PROMPT =>
Extend the piece about the film The Assassin, writing on from its final sentence.

Shu Qi in a scene from<em> The Assassin</em>.
Courtesy of SpotFilms
Shu Qi in a scene from The Assassin.

The Assassin, a gorgeous new work by Taiwanese filmmaker Hou Hsiao-Hsien, is a martial arts film influenced by Hong Kong wu xia films and short novels based on early Chinese legend. The movie, which won Best Director at this year's Cannes Film Festival, has a few short, sharp fight sequences involving knives with a vicious curve to them. But it won't surprise anyone familiar with Hou's oeuvre that he invites us to slow down, to watch and listen to what goes on, and doesn't, in between. Or that the titular killer is a woman, though the nastiest of her adversaries can expect no mercy on that account.

Played with serene self-possession by Hou regular Shu Qi — whose full lips, hard stare and lithe stride carry echoes of Angelina Jolie — Nie Yinniang was abducted as a child from the unruly Chinese province of Weibo and trained to kill by a nun (Sheu Fang-Yi) who doubles as a warrior princess and quite possibly an agent of the Empire. We see early on that Yinniang excels at her job, but once she's under orders to return to Weibo and take out its governor Tian Ji'an (Chang), it soon becomes apparent that she's not fully committed to its rough justice, not least because the two were once betrothed.

PROVIDED DATA =>

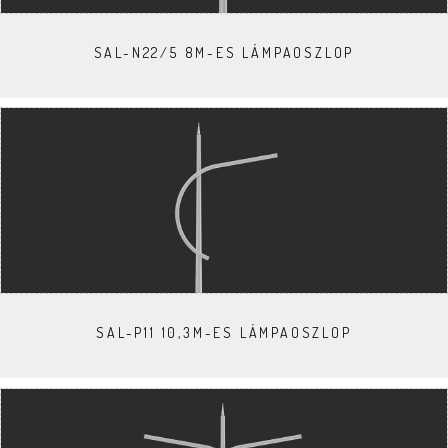
SAL-N22/5 8M-ES LÁMPAOSZLOP
SAL-P11 10,3M-ES LÁMPAOSZLOP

SOLVED PROBLEM =>
Set in the ninth century, The Assassin is a legend, complete with curses and a bird allegory that unlocks the source of Yinniang's inner tumult. Yet the tale is told in realist language, with fervent attention to period rituals of eating, drinking, and bathing, and is opulently costumed in red and deep rose with touches of mint green. Of the women, only Yinniang appears in business attire, all in black with soft trousers that allow her to whirl around and stalk her hapless prey on rooftops, in forests of silver birch, in ornately upholstered palaces. The other women glide around like dolls, speaking their lines with ceremonial formality. Yinniang gets to move, and that is the source of her power, and her palpable unease.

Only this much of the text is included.